#### Data shown

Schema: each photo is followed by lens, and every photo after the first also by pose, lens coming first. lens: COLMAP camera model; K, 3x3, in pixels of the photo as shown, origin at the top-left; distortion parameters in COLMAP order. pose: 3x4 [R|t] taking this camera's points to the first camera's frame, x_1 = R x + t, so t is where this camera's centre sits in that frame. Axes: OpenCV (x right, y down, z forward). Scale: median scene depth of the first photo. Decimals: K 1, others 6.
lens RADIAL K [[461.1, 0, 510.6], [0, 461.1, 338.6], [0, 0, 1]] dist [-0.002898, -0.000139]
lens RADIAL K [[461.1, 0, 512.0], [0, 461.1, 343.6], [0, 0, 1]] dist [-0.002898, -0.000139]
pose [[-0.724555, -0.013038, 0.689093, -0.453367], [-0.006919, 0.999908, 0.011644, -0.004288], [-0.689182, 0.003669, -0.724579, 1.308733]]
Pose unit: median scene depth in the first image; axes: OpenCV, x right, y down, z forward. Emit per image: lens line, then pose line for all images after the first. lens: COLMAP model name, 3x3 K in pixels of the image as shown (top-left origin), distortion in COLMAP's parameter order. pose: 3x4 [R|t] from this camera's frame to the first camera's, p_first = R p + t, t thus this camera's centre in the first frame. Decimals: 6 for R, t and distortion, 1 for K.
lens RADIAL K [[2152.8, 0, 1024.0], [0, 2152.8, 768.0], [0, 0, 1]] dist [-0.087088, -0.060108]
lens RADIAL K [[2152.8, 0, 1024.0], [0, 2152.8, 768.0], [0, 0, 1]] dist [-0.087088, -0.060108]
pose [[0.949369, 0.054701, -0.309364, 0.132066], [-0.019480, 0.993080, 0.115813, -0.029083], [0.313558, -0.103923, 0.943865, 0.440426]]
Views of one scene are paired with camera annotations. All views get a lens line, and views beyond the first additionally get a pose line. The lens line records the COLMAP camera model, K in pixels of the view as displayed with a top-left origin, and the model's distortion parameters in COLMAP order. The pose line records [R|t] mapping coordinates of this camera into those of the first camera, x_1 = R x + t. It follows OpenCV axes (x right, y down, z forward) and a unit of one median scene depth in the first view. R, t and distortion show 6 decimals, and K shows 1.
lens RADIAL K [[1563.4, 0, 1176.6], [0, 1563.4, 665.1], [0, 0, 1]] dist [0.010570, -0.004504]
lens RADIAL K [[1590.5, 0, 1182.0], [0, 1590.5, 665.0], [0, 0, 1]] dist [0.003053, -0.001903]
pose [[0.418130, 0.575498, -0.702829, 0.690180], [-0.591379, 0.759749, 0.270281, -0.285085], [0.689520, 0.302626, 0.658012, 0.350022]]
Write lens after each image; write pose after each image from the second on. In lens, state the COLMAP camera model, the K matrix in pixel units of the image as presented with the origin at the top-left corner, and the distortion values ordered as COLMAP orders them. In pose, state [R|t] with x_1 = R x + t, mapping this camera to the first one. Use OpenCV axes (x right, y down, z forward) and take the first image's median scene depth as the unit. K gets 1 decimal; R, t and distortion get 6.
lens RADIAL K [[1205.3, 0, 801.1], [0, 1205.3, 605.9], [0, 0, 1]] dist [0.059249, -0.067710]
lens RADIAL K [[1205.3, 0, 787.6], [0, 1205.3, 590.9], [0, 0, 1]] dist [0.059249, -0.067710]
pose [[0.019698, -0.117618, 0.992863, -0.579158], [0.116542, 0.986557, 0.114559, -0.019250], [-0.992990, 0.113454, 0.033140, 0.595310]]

########

Directions
Retype the lines of the entries from the line containing "Pose unit: median" through the line containing "0.302626, 0.658012, 0.350022]]", both included, without any change.

Solution for this exercise
Pose unit: median scene depth in the first image; axes: OpenCV, x right, y down, z forward. Emit per image: lens line, then pose line for all images after the first. lens: COLMAP model name, 3x3 K in pixels of the image as shown (top-left origin), distortion in COLMAP's parameter order. pose: 3x4 [R|t] from this camera's frame to the first camera's, p_first = R p + t, t thus this camera's centre in the first frame. Decimals: 6 for R, t and distortion, 1 for K.
lens RADIAL K [[2152.8, 0, 1024.0], [0, 2152.8, 768.0], [0, 0, 1]] dist [-0.087088, -0.060108]
lens RADIAL K [[2152.8, 0, 1024.0], [0, 2152.8, 768.0], [0, 0, 1]] dist [-0.087088, -0.060108]
pose [[0.949369, 0.054701, -0.309364, 0.132066], [-0.019480, 0.993080, 0.115813, -0.029083], [0.313558, -0.103923, 0.943865, 0.440426]]
Views of one scene are paired with camera annotations. All views get a lens line, and views beyond the first additionally get a pose line. The lens line records the COLMAP camera model, K in pixels of the view as displayed with a top-left origin, and the model's distortion parameters in COLMAP order. The pose line records [R|t] mapping coordinates of this camera into those of the first camera, x_1 = R x + t. It follows OpenCV axes (x right, y down, z forward) and a unit of one median scene depth in the first view. R, t and distortion show 6 decimals, and K shows 1.
lens RADIAL K [[1563.4, 0, 1176.6], [0, 1563.4, 665.1], [0, 0, 1]] dist [0.010570, -0.004504]
lens RADIAL K [[1590.5, 0, 1182.0], [0, 1590.5, 665.0], [0, 0, 1]] dist [0.003053, -0.001903]
pose [[0.418130, 0.575498, -0.702829, 0.690180], [-0.591379, 0.759749, 0.270281, -0.285085], [0.689520, 0.302626, 0.658012, 0.350022]]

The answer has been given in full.